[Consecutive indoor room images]
---
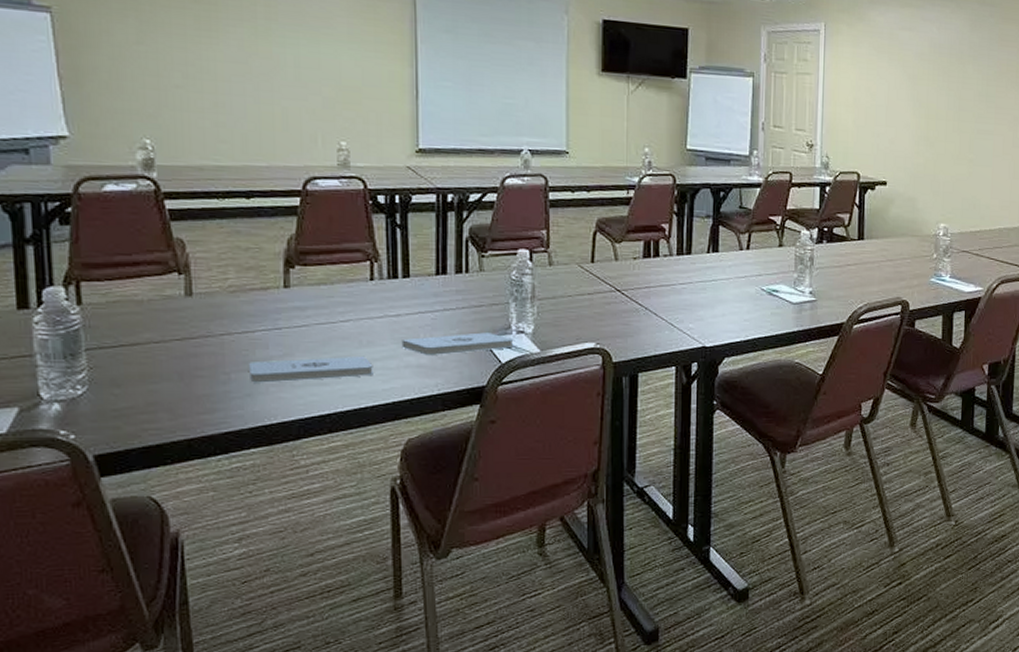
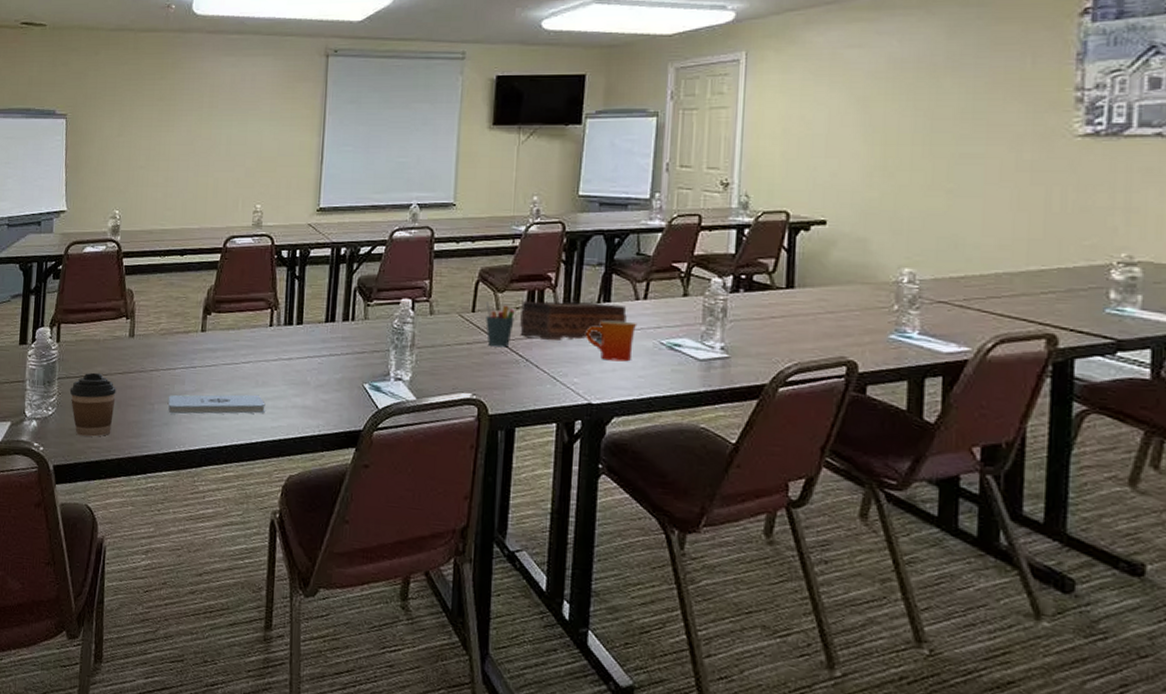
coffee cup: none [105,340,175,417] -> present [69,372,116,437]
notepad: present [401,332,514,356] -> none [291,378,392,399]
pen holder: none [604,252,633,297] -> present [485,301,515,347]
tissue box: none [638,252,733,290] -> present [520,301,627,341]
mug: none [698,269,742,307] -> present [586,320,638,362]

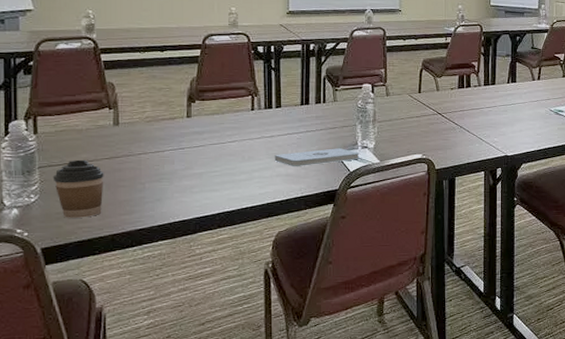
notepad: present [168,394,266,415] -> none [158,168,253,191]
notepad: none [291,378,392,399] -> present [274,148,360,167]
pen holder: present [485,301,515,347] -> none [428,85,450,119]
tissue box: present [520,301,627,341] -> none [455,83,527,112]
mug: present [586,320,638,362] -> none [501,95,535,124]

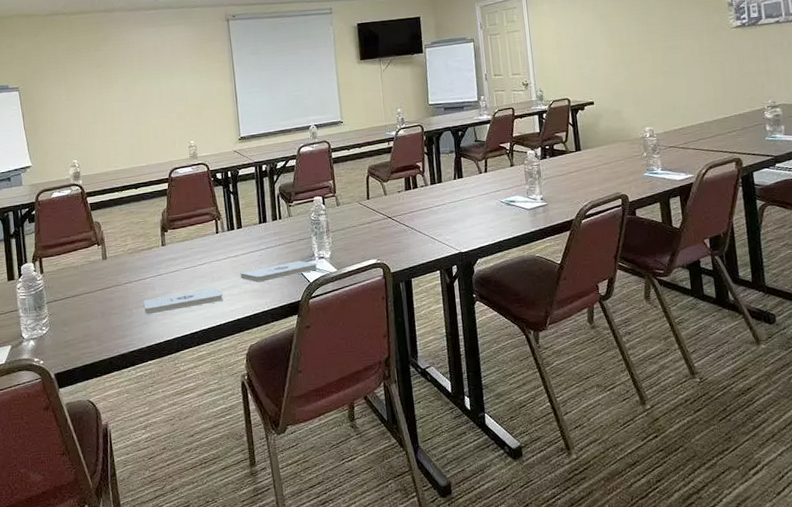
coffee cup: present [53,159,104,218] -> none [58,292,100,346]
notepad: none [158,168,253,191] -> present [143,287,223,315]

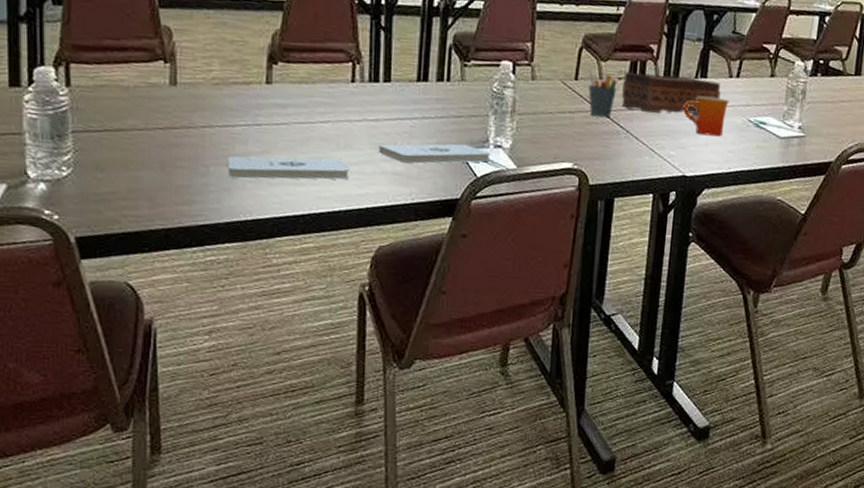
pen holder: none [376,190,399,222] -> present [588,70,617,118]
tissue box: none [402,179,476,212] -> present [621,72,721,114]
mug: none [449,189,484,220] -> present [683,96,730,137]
---
> [Description of the task] Set down exactly, and only, the lines from the one containing "tissue box: none [402,179,476,212]" through the final line of the entries above.

> [Result]
tissue box: none [402,179,476,212] -> present [621,72,721,114]
mug: none [449,189,484,220] -> present [683,96,730,137]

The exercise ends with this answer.